Budget : les ménages français paient l’addition
Même si le gouvernement ne l’assume pas, le projet de loi de finances 2014 acte une baisse de 12 milliards d’euros de la fiscalité des entreprises et une hausse de 11 milliards pour les contribuables.
Paille. Le gouvernement tente en réalité de camoufler ce mouvement synchrone de baisse pour les uns et de hausse pour les autres, en ne communiquant que sur le solde entre les deux : un petit 0,15 point d’augmentation du taux de prélèvements obligatoires l’année prochaine, soit 3 milliards d’euros en plus. Et encore, sur cette somme, 2 milliards proviendraient de l’intensification de la lutte contre la fraude fiscale. Bref, ne resterait qu’un minuscule milliard d’euros. Une paille. Sauf que ce solde de 1 milliard représente bien la différence entre plusieurs milliards d’augmentation de la fiscalité d’un côté, et presque autant de baisse de l’autre. Et si ménages et entreprises bénéficient à la fois des hausses et des baisses, ce n’est pas du tout dans les mêmes proportions.

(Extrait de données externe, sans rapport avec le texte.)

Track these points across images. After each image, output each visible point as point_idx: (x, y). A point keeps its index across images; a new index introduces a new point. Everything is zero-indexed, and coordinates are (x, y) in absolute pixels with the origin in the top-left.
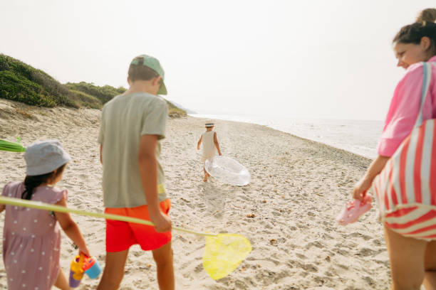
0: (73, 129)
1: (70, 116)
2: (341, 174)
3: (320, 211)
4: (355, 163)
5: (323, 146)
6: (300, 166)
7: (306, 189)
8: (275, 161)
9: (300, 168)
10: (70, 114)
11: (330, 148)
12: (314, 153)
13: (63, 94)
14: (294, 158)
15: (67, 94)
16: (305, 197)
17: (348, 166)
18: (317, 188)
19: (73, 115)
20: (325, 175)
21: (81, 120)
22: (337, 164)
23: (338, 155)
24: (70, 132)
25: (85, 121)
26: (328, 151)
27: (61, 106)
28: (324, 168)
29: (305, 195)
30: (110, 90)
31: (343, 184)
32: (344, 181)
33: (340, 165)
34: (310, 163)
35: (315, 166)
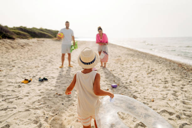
0: (9, 51)
1: (10, 44)
2: (147, 67)
3: (140, 94)
4: (153, 59)
5: (136, 51)
6: (126, 63)
7: (130, 78)
8: (114, 61)
9: (126, 64)
10: (10, 42)
11: (140, 52)
12: (133, 55)
13: (6, 32)
14: (123, 59)
15: (8, 32)
16: (131, 84)
17: (150, 61)
18: (136, 77)
19: (11, 43)
20: (140, 68)
21: (15, 45)
22: (145, 61)
23: (144, 55)
24: (7, 52)
25: (17, 46)
26: (139, 54)
27: (5, 38)
28: (138, 64)
29: (130, 82)
30: (34, 29)
31: (149, 73)
32: (150, 71)
33: (146, 61)
34: (131, 61)
35: (134, 63)
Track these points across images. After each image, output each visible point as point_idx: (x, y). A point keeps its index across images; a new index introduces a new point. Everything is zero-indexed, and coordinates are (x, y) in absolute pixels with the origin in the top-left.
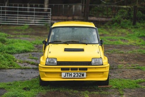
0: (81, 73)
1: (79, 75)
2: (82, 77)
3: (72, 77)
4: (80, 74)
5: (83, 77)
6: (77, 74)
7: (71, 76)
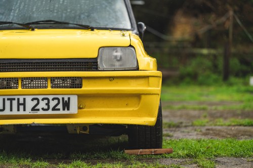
0: (60, 97)
1: (53, 104)
2: (61, 112)
3: (28, 111)
4: (56, 102)
5: (66, 112)
6: (46, 101)
7: (24, 110)
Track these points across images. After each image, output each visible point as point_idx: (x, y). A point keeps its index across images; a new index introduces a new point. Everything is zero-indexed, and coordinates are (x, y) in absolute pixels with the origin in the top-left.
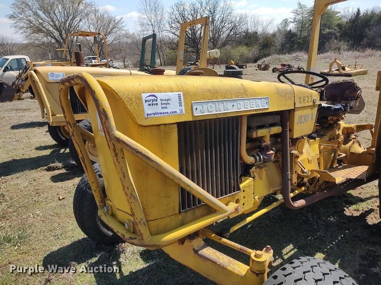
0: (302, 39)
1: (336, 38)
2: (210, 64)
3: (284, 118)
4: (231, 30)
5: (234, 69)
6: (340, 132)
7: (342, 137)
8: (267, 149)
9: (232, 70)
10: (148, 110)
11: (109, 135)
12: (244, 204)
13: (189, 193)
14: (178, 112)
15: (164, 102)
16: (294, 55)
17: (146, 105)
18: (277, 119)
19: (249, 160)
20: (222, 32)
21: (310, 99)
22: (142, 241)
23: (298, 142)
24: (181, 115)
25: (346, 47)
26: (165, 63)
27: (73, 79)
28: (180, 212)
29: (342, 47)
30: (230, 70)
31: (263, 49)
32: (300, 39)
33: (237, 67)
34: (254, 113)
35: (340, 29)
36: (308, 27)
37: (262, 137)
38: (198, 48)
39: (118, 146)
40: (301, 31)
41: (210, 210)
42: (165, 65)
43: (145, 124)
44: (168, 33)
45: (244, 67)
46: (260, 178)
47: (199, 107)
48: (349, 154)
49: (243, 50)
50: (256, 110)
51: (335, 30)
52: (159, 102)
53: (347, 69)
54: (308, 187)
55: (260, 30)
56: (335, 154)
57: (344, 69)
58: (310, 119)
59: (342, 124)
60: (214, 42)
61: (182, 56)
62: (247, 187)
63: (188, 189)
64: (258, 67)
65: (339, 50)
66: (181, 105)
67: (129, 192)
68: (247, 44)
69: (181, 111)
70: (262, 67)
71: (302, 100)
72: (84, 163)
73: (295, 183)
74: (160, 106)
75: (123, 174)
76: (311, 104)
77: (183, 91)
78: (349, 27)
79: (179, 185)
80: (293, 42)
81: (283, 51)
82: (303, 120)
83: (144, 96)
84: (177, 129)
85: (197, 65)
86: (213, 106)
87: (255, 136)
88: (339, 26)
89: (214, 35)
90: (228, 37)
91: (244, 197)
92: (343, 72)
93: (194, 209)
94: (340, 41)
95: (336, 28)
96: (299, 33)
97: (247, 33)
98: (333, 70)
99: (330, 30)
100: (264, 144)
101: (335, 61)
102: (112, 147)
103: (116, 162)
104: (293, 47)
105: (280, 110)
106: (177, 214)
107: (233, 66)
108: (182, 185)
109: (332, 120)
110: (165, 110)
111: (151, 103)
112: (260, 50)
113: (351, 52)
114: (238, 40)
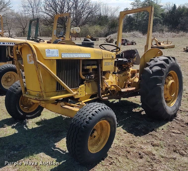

Les entreprises vont ainsi être taxées, dans le cadre de la création et de la suppression simultanée de plusieurs impôts (1), de 2 milliards d’euros en plus. Mais parallèlement, 4,2 milliards de mesures les concernant cette année vont s’éteindre ou voir leur rendement baisser en 2014. Résultat, l’un dans l’autre, elles vont bénéficier, à ce stade, d’une baisse de 2,2 milliards d’euros de leur pression fiscale.

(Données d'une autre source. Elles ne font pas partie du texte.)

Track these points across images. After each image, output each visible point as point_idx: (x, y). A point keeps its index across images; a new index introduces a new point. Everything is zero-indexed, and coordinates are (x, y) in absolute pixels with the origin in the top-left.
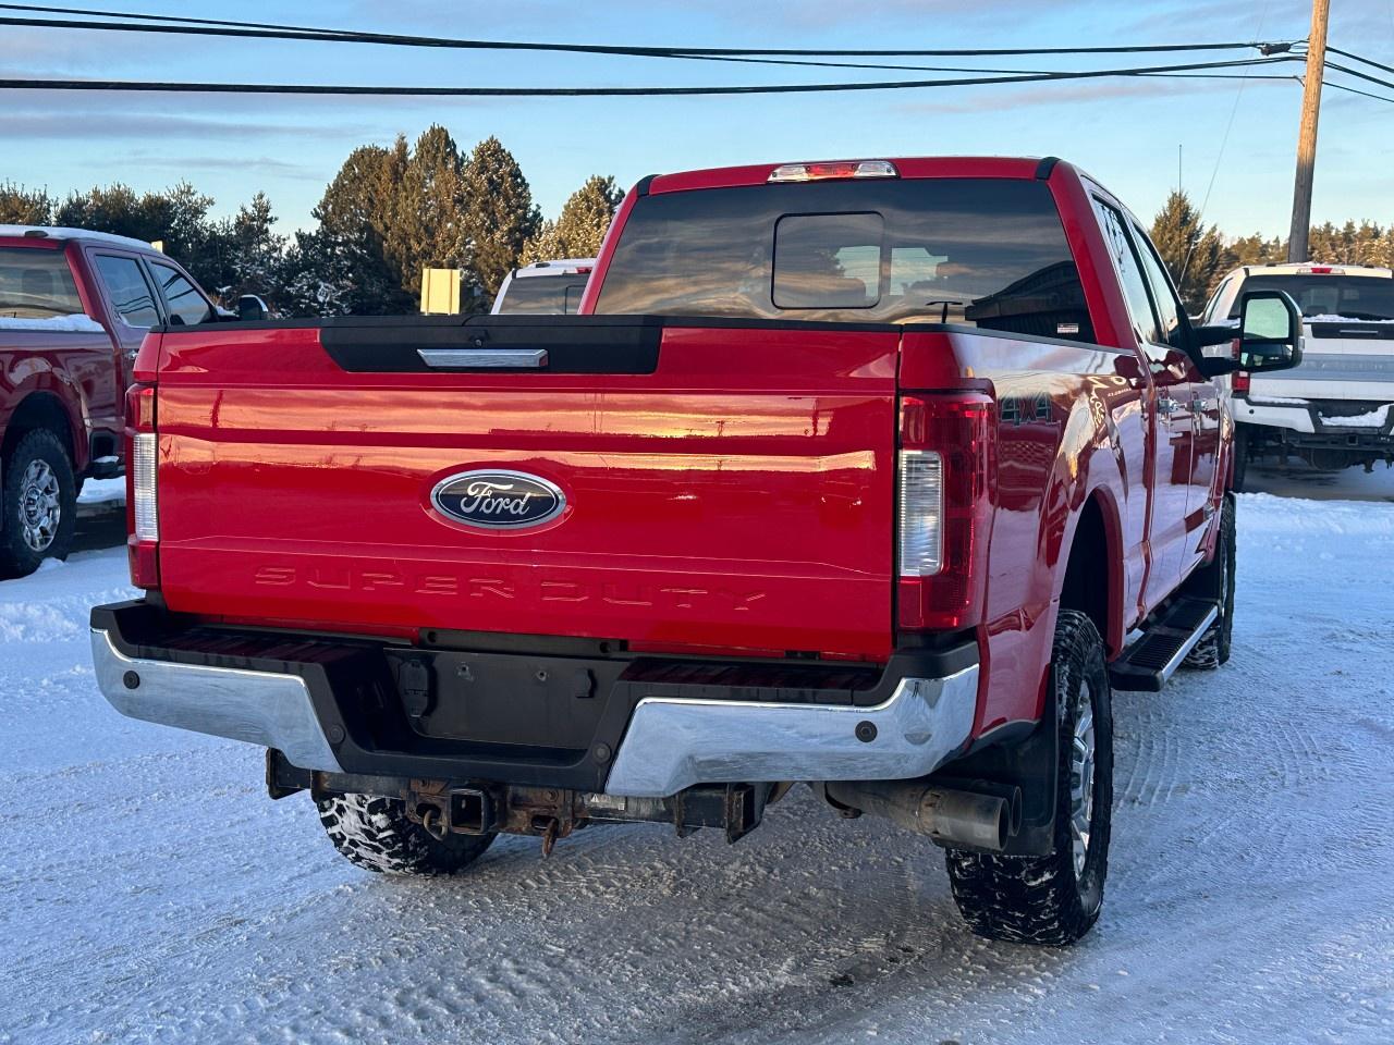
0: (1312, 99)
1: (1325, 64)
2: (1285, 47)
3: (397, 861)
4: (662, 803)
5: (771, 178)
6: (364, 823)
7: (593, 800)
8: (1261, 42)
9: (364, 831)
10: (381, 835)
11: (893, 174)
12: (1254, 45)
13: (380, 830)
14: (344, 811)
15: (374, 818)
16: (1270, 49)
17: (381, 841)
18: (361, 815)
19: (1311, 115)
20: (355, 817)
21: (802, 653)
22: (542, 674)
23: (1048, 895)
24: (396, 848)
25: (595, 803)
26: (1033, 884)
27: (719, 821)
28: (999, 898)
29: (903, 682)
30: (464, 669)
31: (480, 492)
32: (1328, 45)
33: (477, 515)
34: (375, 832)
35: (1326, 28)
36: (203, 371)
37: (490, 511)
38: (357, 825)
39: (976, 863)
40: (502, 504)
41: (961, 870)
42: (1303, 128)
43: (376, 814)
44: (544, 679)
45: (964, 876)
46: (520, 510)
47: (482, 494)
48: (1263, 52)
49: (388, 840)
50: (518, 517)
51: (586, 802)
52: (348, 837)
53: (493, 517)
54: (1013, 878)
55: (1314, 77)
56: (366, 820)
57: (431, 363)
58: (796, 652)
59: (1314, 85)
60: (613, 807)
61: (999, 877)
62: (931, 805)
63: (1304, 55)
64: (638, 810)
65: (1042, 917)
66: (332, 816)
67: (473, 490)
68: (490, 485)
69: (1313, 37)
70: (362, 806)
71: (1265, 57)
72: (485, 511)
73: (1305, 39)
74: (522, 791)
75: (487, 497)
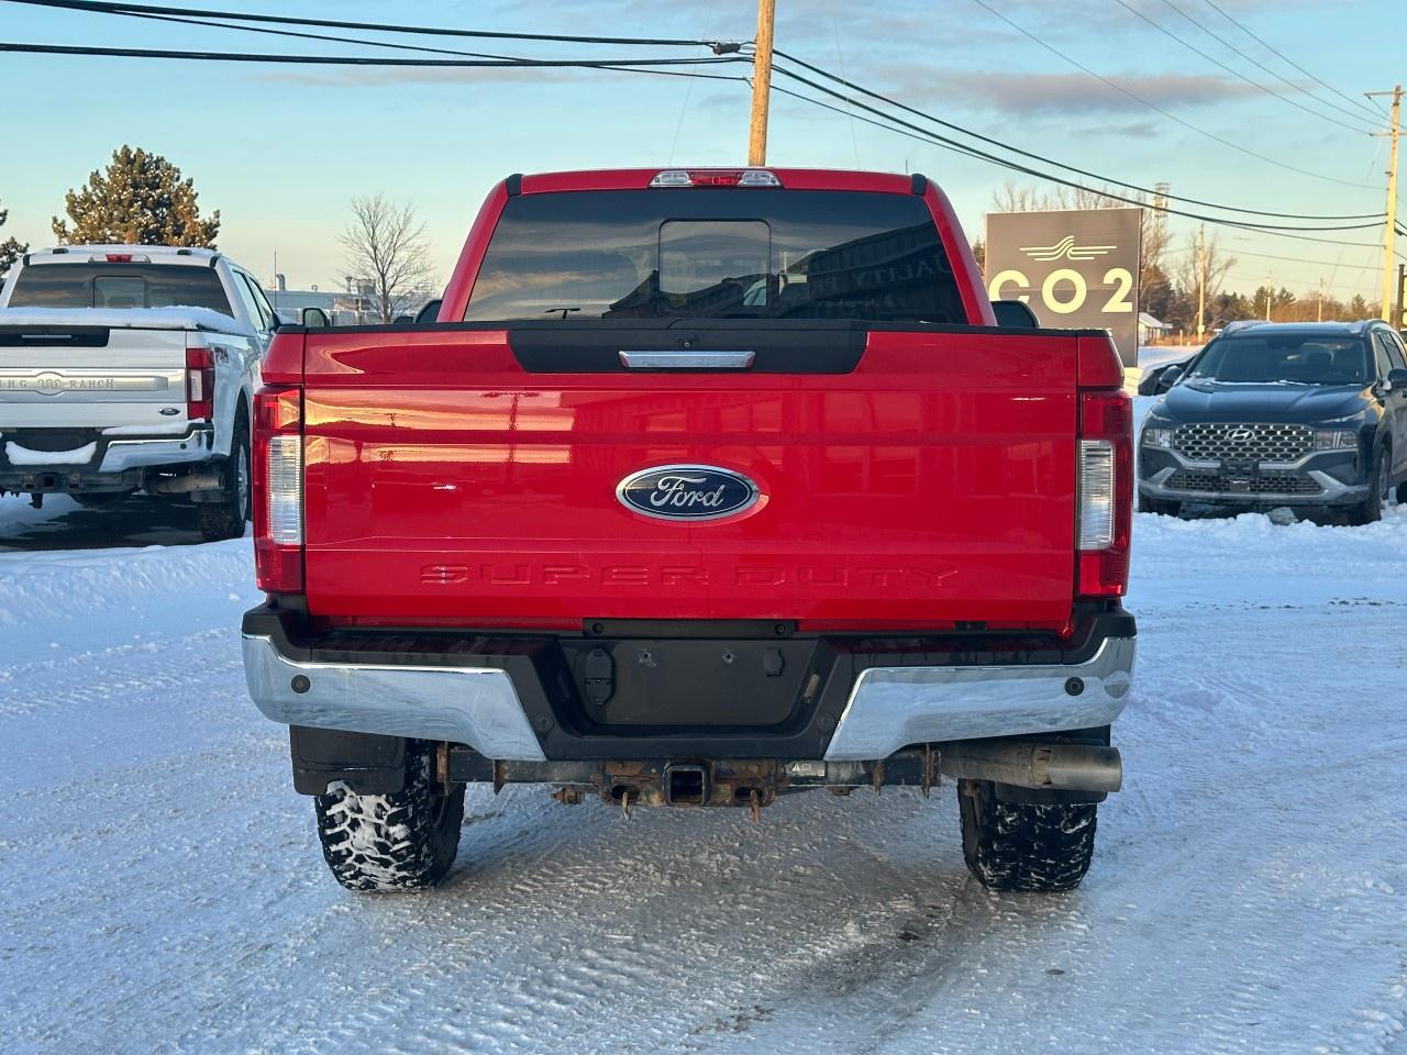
0: (761, 102)
1: (772, 67)
2: (735, 48)
3: (404, 873)
4: (861, 767)
5: (653, 183)
6: (379, 836)
7: (794, 769)
8: (713, 40)
9: (376, 844)
10: (396, 847)
11: (777, 183)
12: (707, 44)
13: (396, 841)
14: (359, 824)
15: (392, 830)
16: (722, 49)
17: (394, 854)
18: (378, 828)
19: (760, 119)
20: (372, 830)
21: (972, 623)
22: (729, 657)
23: (1081, 840)
24: (408, 860)
25: (796, 772)
26: (1070, 831)
27: (918, 779)
28: (1036, 848)
29: (1106, 640)
30: (646, 656)
31: (671, 487)
32: (775, 48)
33: (668, 508)
34: (389, 844)
35: (772, 30)
36: (359, 372)
37: (682, 504)
38: (372, 839)
39: (1019, 818)
40: (695, 497)
41: (1005, 826)
42: (753, 131)
43: (394, 825)
44: (730, 660)
45: (1007, 830)
46: (713, 503)
47: (674, 488)
48: (715, 51)
49: (404, 852)
50: (711, 508)
51: (788, 772)
52: (355, 853)
53: (685, 509)
54: (1053, 828)
55: (762, 79)
56: (383, 832)
57: (631, 364)
58: (964, 623)
59: (762, 89)
60: (813, 774)
61: (1039, 828)
62: (1042, 759)
63: (751, 56)
64: (839, 775)
65: (1072, 861)
66: (344, 831)
67: (664, 484)
68: (682, 479)
69: (760, 37)
70: (380, 817)
71: (717, 56)
72: (678, 504)
73: (752, 40)
74: (724, 765)
75: (680, 491)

Et la liste n’est pas terminée… Car il faut ajouter à ce premier ensemble le dispositif de crédit d’impôt compétitivité emploi (CICE) qui va conduire, l’année prochaine, à réduire de 10 milliards d’euros l’impôt sur les sociétés des entreprises, en fonction de leur masse salariale. Au finale, celles-ci vont donc bénéficier de 12 milliards d’euros de baisse de leur fiscalité. Et non pas subir une hausse, comme le dénonce le Medef.

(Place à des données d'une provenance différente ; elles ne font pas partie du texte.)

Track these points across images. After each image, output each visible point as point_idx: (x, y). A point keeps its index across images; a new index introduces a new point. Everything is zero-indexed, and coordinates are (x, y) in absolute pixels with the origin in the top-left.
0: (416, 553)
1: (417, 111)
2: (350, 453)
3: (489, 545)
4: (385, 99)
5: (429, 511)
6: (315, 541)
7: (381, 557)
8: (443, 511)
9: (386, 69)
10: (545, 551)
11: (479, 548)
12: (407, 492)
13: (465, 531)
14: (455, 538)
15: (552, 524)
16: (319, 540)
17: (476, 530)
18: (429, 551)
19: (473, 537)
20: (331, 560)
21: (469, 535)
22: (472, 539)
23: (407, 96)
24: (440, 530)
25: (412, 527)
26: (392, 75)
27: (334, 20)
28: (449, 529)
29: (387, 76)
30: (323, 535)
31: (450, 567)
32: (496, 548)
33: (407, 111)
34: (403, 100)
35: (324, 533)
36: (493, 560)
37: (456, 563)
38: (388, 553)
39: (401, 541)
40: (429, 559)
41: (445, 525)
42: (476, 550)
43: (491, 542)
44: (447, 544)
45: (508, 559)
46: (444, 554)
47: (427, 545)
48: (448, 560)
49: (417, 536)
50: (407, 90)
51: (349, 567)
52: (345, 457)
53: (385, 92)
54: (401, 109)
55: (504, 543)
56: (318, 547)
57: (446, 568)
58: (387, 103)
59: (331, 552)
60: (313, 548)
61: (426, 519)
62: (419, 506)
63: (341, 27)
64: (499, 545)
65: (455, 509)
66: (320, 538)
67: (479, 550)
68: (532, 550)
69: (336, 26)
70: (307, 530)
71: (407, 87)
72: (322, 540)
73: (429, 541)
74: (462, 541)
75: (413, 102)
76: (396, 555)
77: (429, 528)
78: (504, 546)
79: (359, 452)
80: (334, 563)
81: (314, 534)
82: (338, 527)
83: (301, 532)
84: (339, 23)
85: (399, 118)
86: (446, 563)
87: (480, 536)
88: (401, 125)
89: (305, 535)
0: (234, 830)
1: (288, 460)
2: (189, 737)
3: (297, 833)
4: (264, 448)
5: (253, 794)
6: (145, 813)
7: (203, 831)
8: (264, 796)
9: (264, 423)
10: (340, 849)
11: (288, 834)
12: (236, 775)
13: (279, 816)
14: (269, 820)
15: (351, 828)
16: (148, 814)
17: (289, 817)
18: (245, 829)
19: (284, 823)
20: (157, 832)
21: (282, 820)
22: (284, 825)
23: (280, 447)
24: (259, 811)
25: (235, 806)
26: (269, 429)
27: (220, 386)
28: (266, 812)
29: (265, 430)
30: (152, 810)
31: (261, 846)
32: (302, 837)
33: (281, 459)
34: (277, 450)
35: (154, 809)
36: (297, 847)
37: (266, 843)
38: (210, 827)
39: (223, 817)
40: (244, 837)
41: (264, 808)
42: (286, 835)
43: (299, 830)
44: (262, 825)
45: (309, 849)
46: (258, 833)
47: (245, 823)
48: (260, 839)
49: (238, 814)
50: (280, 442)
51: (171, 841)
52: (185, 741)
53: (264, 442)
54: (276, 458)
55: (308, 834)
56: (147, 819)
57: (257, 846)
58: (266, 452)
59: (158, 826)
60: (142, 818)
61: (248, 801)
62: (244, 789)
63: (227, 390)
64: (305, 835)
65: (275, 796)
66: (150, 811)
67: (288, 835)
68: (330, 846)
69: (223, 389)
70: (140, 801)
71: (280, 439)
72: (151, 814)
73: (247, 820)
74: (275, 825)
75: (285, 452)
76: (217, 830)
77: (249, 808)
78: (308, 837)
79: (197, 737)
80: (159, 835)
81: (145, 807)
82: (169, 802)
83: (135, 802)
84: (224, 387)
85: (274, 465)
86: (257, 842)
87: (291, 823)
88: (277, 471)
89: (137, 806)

Du côté des ménages, c’est une autre histoire. Au chapitre des hausses : la baisse du plafond du quotient familial (1 milliard), la suppression de la réduction d’impôt pour frais de scolarité (0,5 milliard), la fin de la défiscalisation des majorations de pensions des familles nombreuses (1,2 milliard), l’abrogation de la déduction fiscale de la part employeur finançant les complémentaires santé (1 milliard), la hausse des cotisations retraites (1 milliard) et l’augmentation des droits de mutations (1 milliard). En prenant en compte un demi-milliard d’allégements d’autres impôts, les ménages vont devoir payer 5 milliards d’impôts en plus en 2014. Et comme le gouvernement a décidé de leur faire prendre en charge une partie du financement du CICE des entreprises, ils connaîtront une hausse de deux des trois taux de TVA existant (de 7% à 10% pour le taux intermédiaire et de 19,6% à 20% pour le taux normal), pour un rendement global de 6 milliards d’euros. Soit, au total, une augmentation de 11 milliards pour les ménages l’année prochaine.
Diverses dispositions fiscales, dans un sens comme dans un autre, et pas forcément imputables à chacune des deux catégories, conduiront à un solde de 1 milliard de hausse du taux des prélèvements obligatoires. Mais au final, les entreprises connaîtront bien 12 milliards d’euros de baisse de leur pression fiscale, tandis que les ménages verront leurs impôts augmenter de 11 milliards.
Pari. Dans l’entourage du ministre de l’Economie, on ne conteste pas ce chiffrage global, mais on refuse «d’opposer ces deux catégories». Car «lorsqu’on baisse la fiscalité sur les facteurs de production, on soutient l’investissement, et donc l’emploi». Et comme «le CICE est calibré pour les salaires ne dépassant pas 2,5 fois le smic, c’est finalement le pouvoir d’achat des bas revenus qui en bénéficie». A voir. Car nul ne contrôlera strictement l’utilisation qui sera faite par les entreprises des marges octroyées par le CICE. Elles pourront tout aussi bien augmenter leurs bénéfices et donc les dividendes versés aux actionnaires. Plus inquiétant : une étude de l’Insee parue en juillet indiquait que 58% des employeurs estimaient souffrir «uniquement d’un problème de demande», contre 18,6% qui se plaignaient de salaires et de charges trop élevés.
Mais pour l’heure, le gouvernement a fait un pari qu’il défend pleinement, notamment dans son projet de loi de finances : celui d’une politique de l’offre. Sans cependant oser, du moins pour l’instant, l’assumer verbalement. Et donc politiquement.
(1) Suppression de l’IFA (0,75 milliard), mais taxation à 1 % de l’EBE (excédent brut d’exploitation, pour 2,5 milliards) et à 75% des rémunérations dépassant 1 million d’euros par an (0,25 milliard).